▸ Quoted text
begin
Councillor Paul Ainslie, chair of the city’s Library Board, has decided to drop the gloves with 2,300 mostly female part-time workers who are known for the beloved service they provide at TPL’s 98 branches. Modest, innovative and willing to stretch a public dollar as far as it can go, library workers are everything citizens should hope for in a public service and are now on strike.

When other municipal workers went on strike in 2009 over the elimination of the sick bank provision in their collective agreements, TPL’s union accepted the concession without a work stoppage. The union also gave management more flexibility to assign work (I was on the Library Board at that time).

So when a group of workers who have made such reasonable requests of their employer for so many years stands up to say that the Library Board is making them an unreasonable offer, I find it impossible to dismiss their claim. At issue is the Library Board’s demands to rollback job security provisions, increase the number of part-time workers, and make it more difficult for part-time workers to eventually get full-time work.

Far from the caricature that the mayor has painted of our public servants, these are people who have earned my support through their daily professionalism.

With a recent poll showing that over 60% of Torontonians feel like I do about library workers, Ainslie – who championed library branch closures last year and today told the Sun, “I think there is a big difference between people’s love of libraries and love of library unions” – is living in his Executive Committee bubble. Ainslie’s problem is that his bubble is about to burst. With 60% support for workers and 75% support for libraries, it isn’t just the downtown elite that will be on councillors; it will be Ford’s voters, too.
end
▸ Collected data
begin
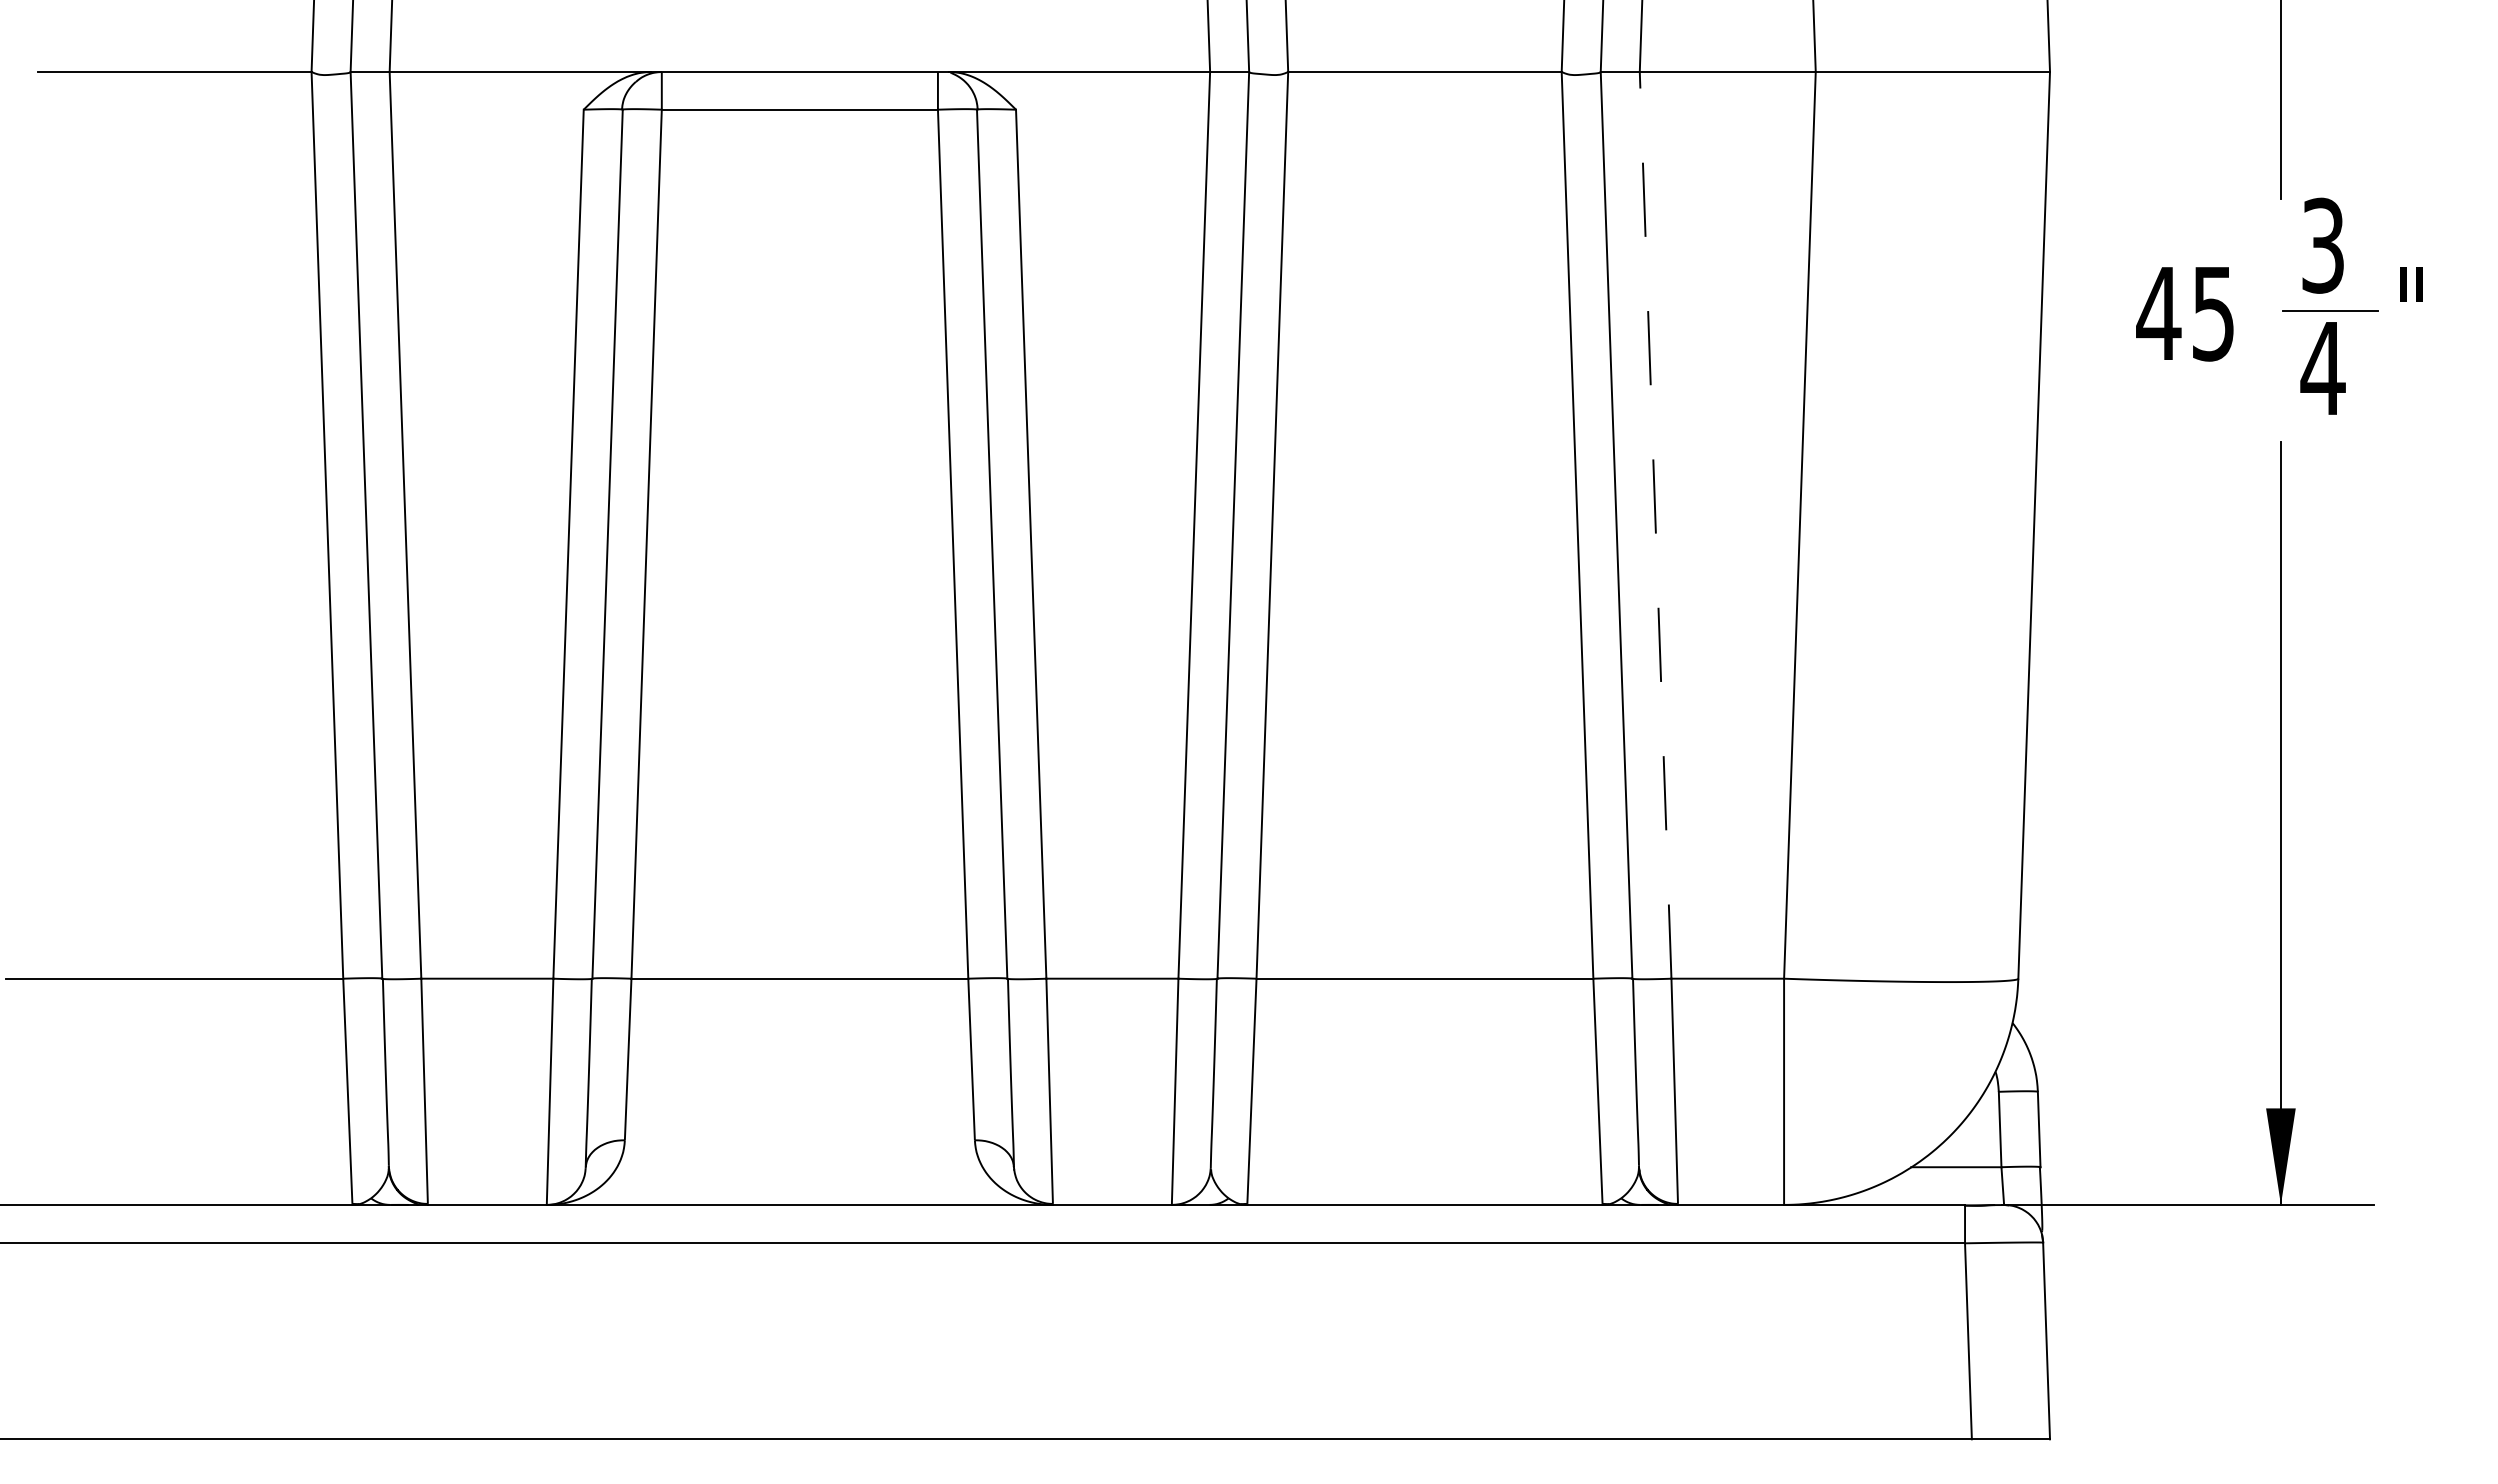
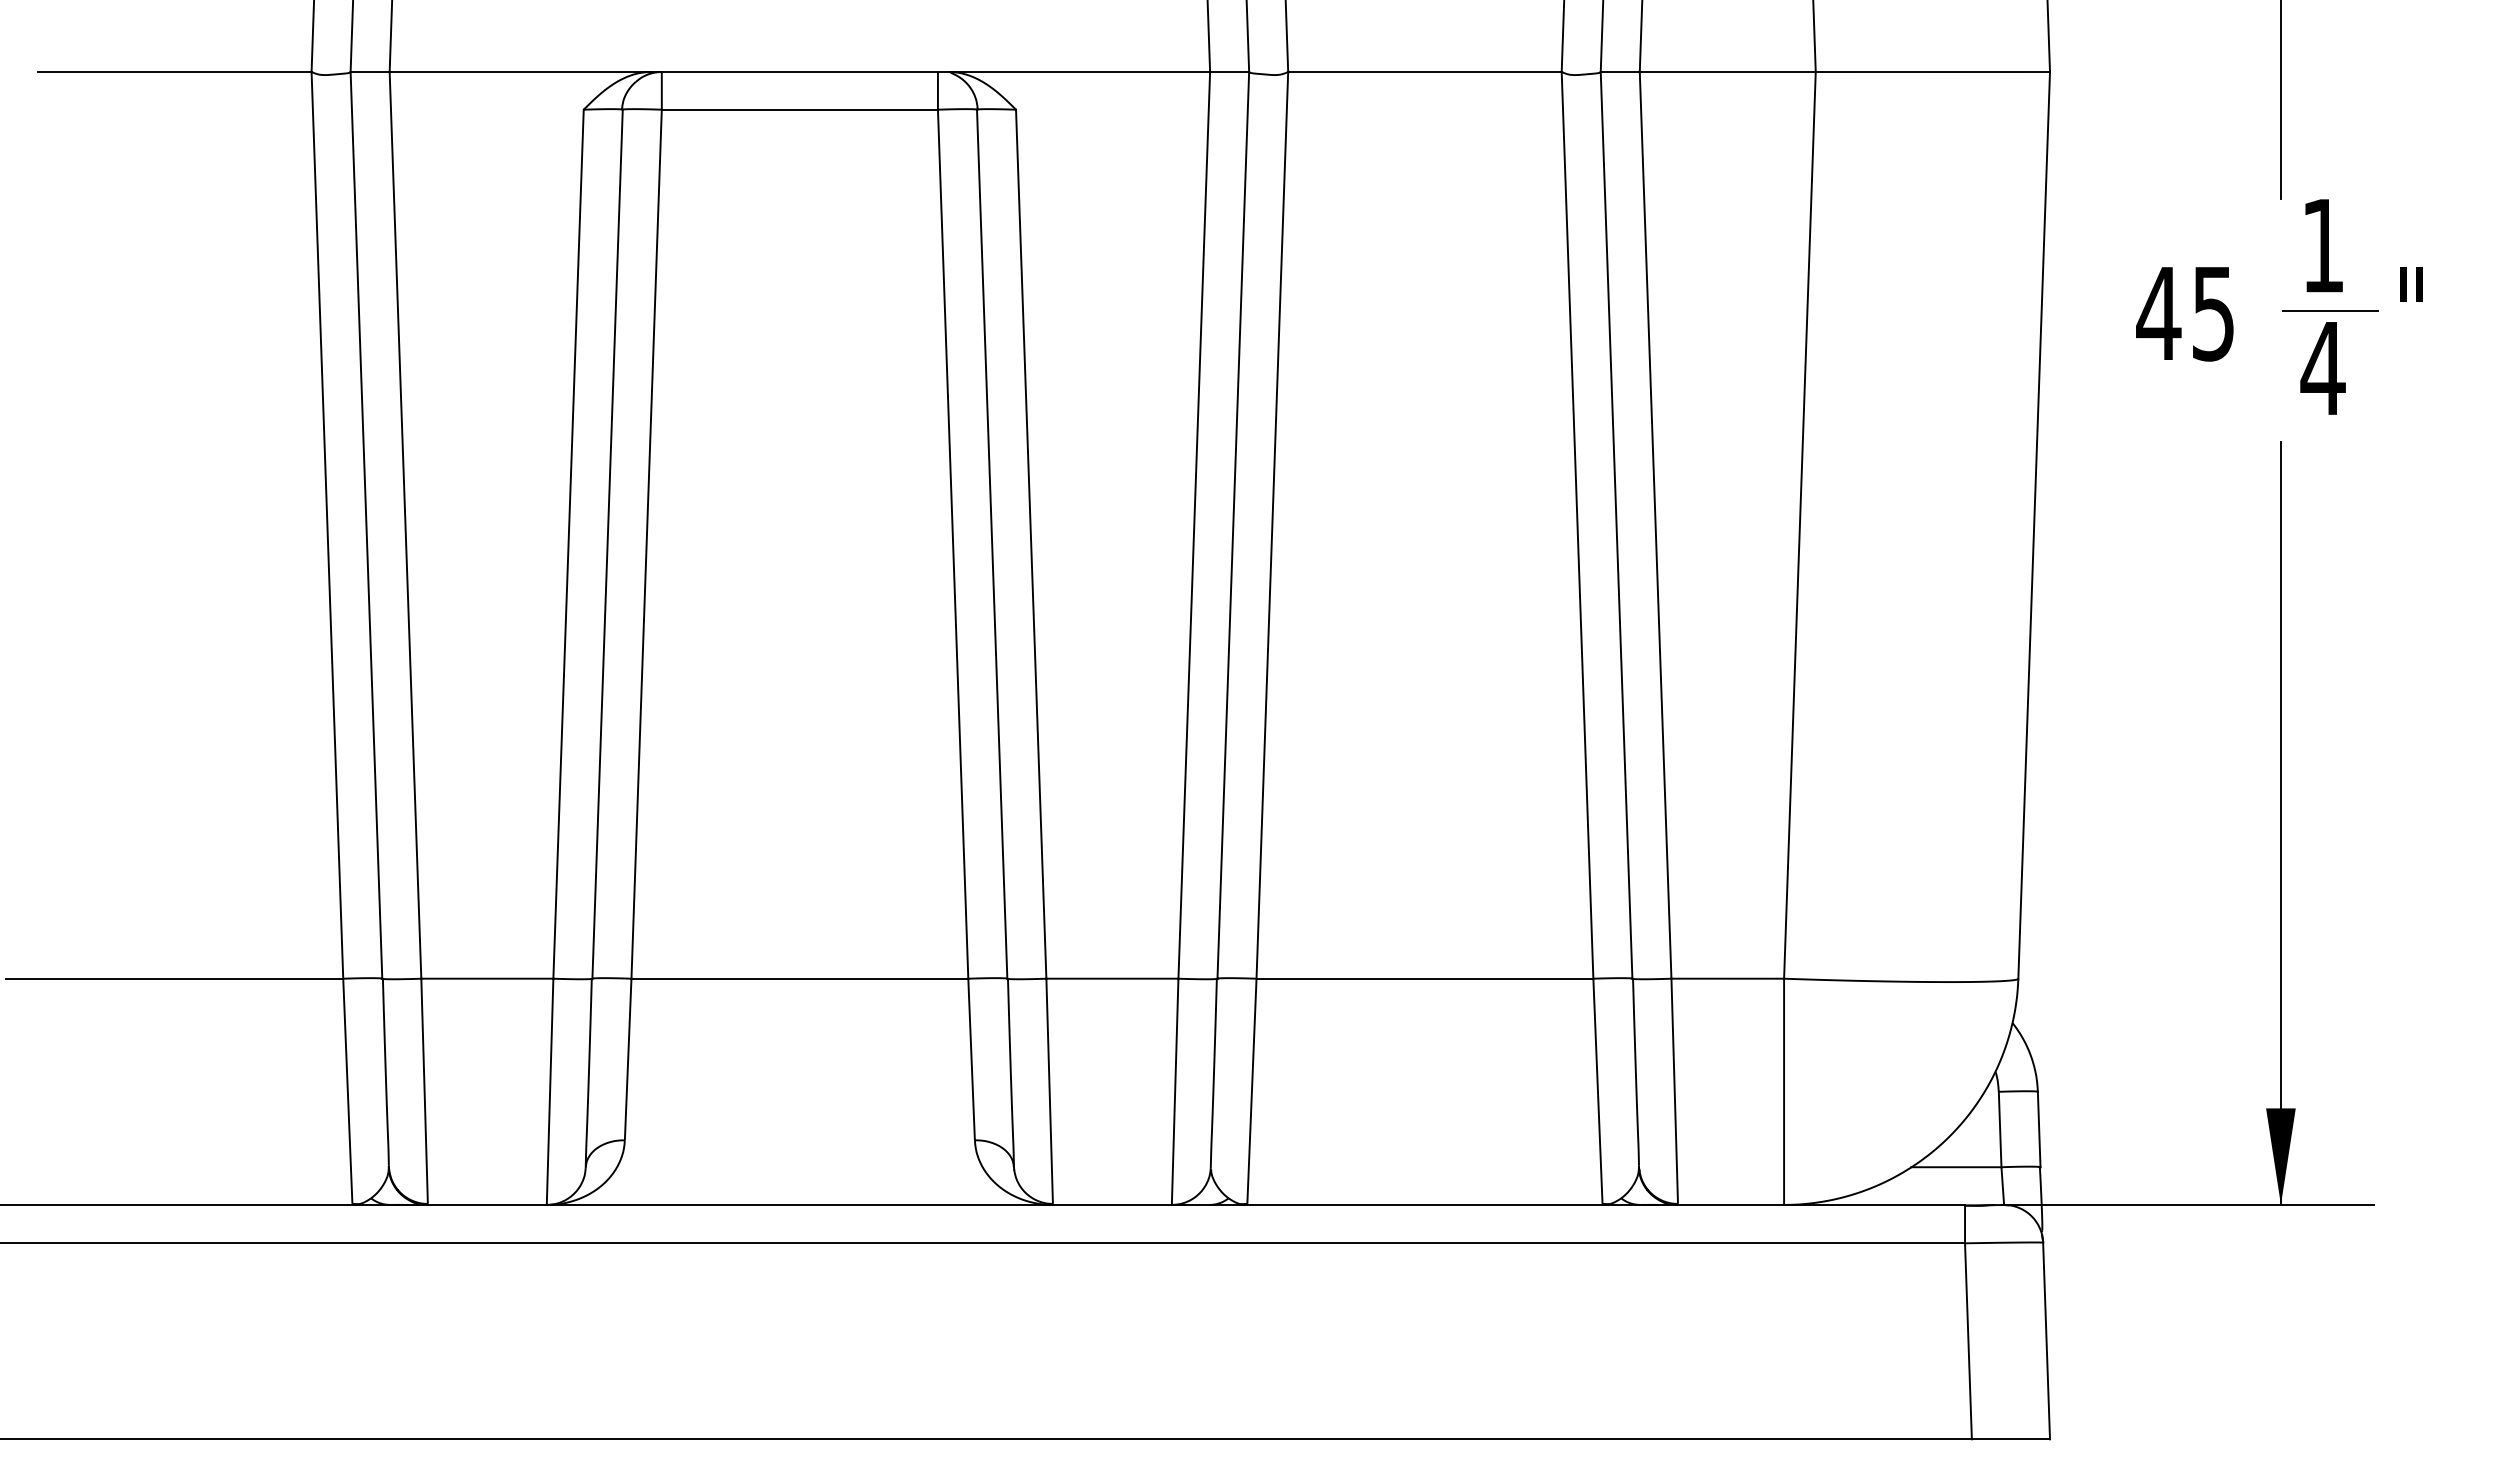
text at (2322, 245): 3 -> 1
line at (1655, 525): dashed -> solid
end
▸ Things to do
1. In the library strike text, what issue led other municipal workers to strike in 2009?
2. Do the following statements agree with the library strike text? Answer yes or no for each and quote the words that decide it. (a) TPL operates 98 branches. (b) TPL's union went on strike in 2009. (c) The poll showed 75% support for library workers.
3. Copy the stretch of the library strike text from "When other municipal" through "at that time).".

▸ Response list
1. The elimination of the sick bank provision in their collective agreements.

2.
(a) Yes: "TPL’s 98 branches"
(b) No: "TPL’s union accepted the concession without a work stoppage"
(c) No: "With 60% support for workers and 75% support for libraries"

3.
When other municipal workers went on strike in 2009 over the elimination of the sick bank provision in their collective agreements, TPL’s union accepted the concession without a work stoppage. The union also gave management more flexibility to assign work (I was on the Library Board at that time).